Storia di AltaRoma di Michele Vignali

Fonte tv.fanpage.it

Nel 1871, Roma subisce una forte trasformazione politica, economica, culturale e di costume. L’insediamento della corte sabauda, l’avvento del personale «ministeriale», con i suoi nuovi standard di vita e di consumo, la socializzazione delle donne nei salotti e nei caffè, sono all’origine di una vera e propria «corsa a Roma» alla ricerca dei migliori sarti provenienti da tutte le province italiane.

Roma Capitale, diventa protagonista indiscussa dell’alta sartoria maschile e femminile, sinonimo di artigianalità e di eccellenza italiana.

È così che comincia una storia destinata a crescere in modo vorticoso: dalle vetrine dei negozi della Roma di fine Ottocento, alla nascita degli abiti confezionati presenti nei grandi magazzini del primo Novecento.

Meticolosità, precisione nei tagli e nei ricami a mano, diventano gli elementi più ricercati dai Vip e dai reali del tempo, che approdavano a Roma per commissionare le creazioni su misura.

Successivamente, con i primi tentativi di indipendenza femminile, la moda diventa “autarchica”, ispirata ai modelli francesi a differenza di quella maschile che rispecchiava il conformismo più rigido dello stile inglese.
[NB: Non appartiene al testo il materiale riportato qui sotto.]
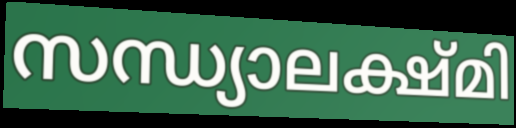
സന്ധ്യാലക്ഷ്മി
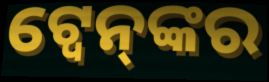
ଟ୍ୱେନ୍‌ଙ୍କର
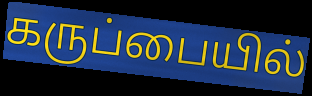
கருப்பையில்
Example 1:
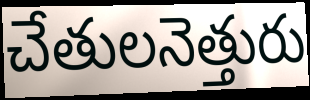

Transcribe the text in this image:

చేతులనెత్తురు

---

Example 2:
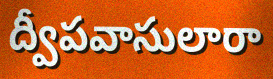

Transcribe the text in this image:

ద్వీపవాసులారా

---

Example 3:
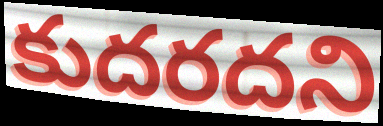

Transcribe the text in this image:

కుదరదని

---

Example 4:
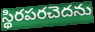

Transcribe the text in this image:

స్థిరపరచెదను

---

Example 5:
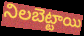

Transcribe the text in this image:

నిలబెట్టాయి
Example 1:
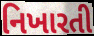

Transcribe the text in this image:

નિખારતી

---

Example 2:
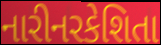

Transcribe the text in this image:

નારીનરકેશિતા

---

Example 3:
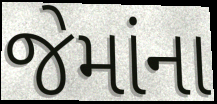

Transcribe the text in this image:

જેમાંના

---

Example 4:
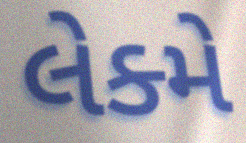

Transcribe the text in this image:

લેક્મે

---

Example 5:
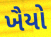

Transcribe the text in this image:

ખૈયો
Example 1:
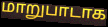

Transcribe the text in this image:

மாறுபாடாக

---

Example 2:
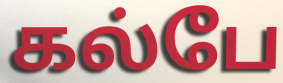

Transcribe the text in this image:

கல்பே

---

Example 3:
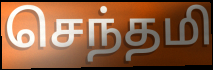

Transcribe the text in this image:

செந்தமி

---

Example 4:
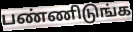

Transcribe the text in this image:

பண்ணிடுங்க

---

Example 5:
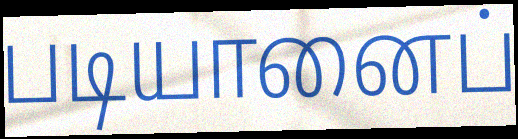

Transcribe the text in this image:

படியானைப்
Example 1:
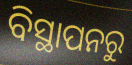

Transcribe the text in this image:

ବିସ୍ଥାପନରୁ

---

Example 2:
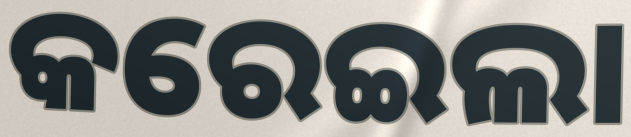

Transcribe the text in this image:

କରେଇଲା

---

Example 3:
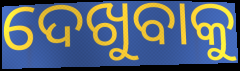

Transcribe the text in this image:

ଦେଖୁବାକୁ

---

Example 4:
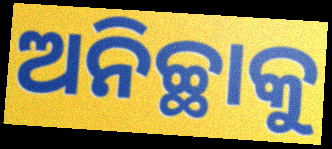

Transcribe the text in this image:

ଅନିଚ୍ଛାକୁ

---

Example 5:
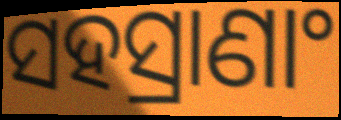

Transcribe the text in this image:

ସହସ୍ରାଣାଂ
Nascono gli Atelier fino alla fondazione delle prime case di moda e all’affermazione delle griffe dell’alta sartoria romana, che diventa punto di riferimento della cosiddetta “Hollywood sul Tevere”.

Meritano menzione la prestigiosa sartoria delle Sorelle Fontana, entrate a far parte della storia del costume e dell’haute couture e che al tempo aveva creato un ponte di eccellenza sartoriale nell’universo moda tra l’Italia e gli altri Paesi del mondo.
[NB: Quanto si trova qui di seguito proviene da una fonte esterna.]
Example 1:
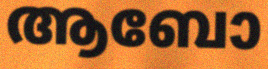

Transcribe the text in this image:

ആബോ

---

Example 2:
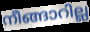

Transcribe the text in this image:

നീങ്ങാറില്ല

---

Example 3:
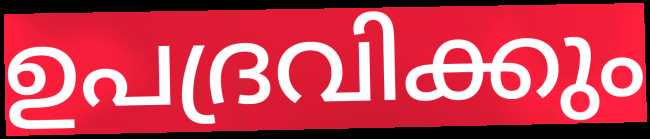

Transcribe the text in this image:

ഉപദ്രവിക്കും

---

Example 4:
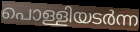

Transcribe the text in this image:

പൊള്ളിയടർന്ന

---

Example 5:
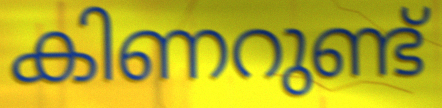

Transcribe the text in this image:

കിണറുണ്ട്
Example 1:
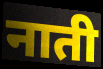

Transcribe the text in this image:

नाती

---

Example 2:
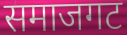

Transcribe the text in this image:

समाजगट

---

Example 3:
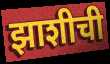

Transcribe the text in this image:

झाशीची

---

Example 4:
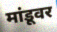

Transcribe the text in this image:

मांडूवर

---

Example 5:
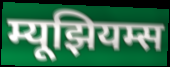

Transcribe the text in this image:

म्यूझियम्स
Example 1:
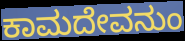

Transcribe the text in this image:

ಕಾಮದೇವನುಂ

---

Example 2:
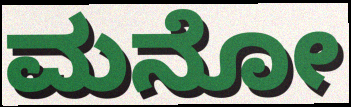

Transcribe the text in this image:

ಮನೋ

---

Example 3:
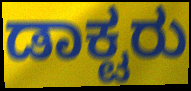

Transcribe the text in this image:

ಡಾಕ್ಟರು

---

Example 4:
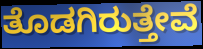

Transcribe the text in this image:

ತೊಡಗಿರುತ್ತೇವೆ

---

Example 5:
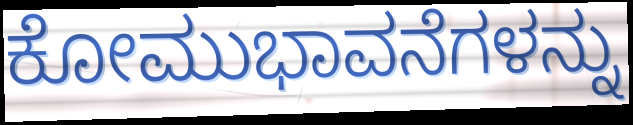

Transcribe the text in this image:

ಕೋಮುಭಾವನೆಗಳನ್ನು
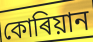
কোৰিয়ান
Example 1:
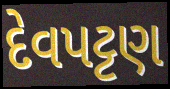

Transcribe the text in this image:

દેવપટ્ટણ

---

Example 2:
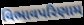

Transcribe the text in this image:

વિભાવપરિણામ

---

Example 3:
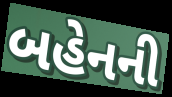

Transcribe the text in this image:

બહેનની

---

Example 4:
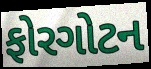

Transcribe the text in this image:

ફોરગોટન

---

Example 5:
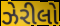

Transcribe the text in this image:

ઝેરીલો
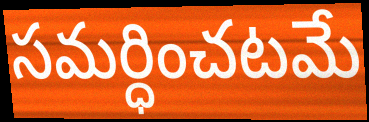
సమర్ధించటమే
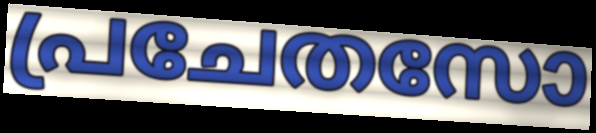
പ്രചേതസോ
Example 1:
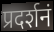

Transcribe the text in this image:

प्रदर्शनं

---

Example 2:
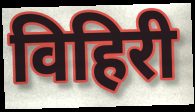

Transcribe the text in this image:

विहिरी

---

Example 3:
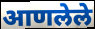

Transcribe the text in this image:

आणलेले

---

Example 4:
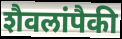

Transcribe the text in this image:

शैवलांपैकी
Roma diventa la capitale della moda in un mondo fatto di tanti Atelier nascosti per la città che lavorano ancora oggi in sordina per creare abiti eleganti e raffinati unici e senza tempo. Couture che raccontano qualcosa di personale o di storico ma che in tutto questo puntano verso l’unicità che li contraddistingue.
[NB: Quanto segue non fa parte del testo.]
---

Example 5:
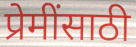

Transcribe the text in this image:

प्रेमींसाठी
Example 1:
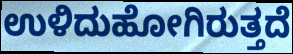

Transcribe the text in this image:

ಉಳಿದುಹೋಗಿರುತ್ತದೆ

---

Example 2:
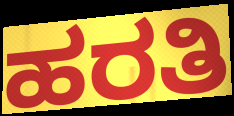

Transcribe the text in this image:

ಹರತಿ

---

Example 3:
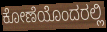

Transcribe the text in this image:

ಕೋಣೆಯೊಂದರಲ್ಲಿ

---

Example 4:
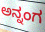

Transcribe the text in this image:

ಅನ್ನಂಗ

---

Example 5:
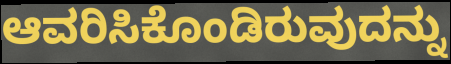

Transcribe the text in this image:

ಆವರಿಸಿಕೊಂಡಿರುವುದನ್ನು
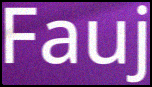
Fauj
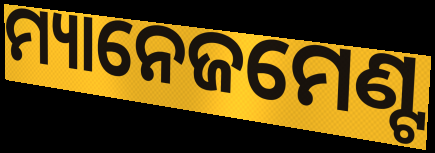
ମ୍ୟାନେଜମେଣ୍ଟ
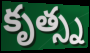
కృత్స్న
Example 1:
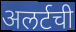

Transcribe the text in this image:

अलर्टची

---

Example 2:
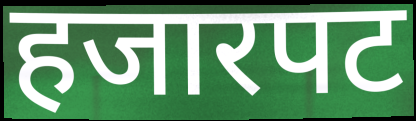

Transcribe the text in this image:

हजारपट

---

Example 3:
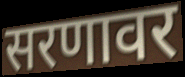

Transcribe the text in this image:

सरणावर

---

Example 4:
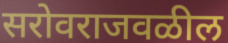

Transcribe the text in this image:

सरोवराजवळील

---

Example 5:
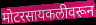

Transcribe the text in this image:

मोटरसायकलीवरून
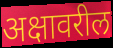
अक्षावरील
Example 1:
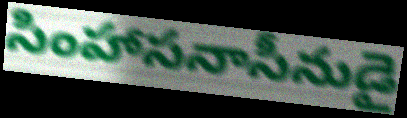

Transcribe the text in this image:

సింహాసనాసీనుడై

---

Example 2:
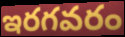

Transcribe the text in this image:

ఇరగవరం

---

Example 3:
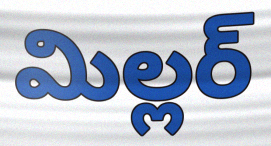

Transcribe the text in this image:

మిల్లర్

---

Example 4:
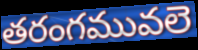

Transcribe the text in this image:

తరంగమువలె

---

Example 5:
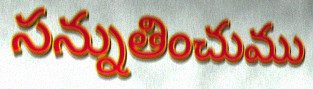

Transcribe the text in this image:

సన్నుతించుము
In questi anni si è parlato anche di abolire l’AltaRoma, a mio parere penso che sia una cosa errata e inammissibile, in quanto si tratta di un vero e proprio trampolino di lancio per i giovani stilisti emergenti e le persone che lavorano con dedizione per creare pezzi unici. Penso, oltremodo, che questa kermesse di livello internazionale svolga un ruolo di cruciale importanza strategica nel settore moda e sia un modo per continuare a dare un messaggio positivo di unicità italiana a livello globale.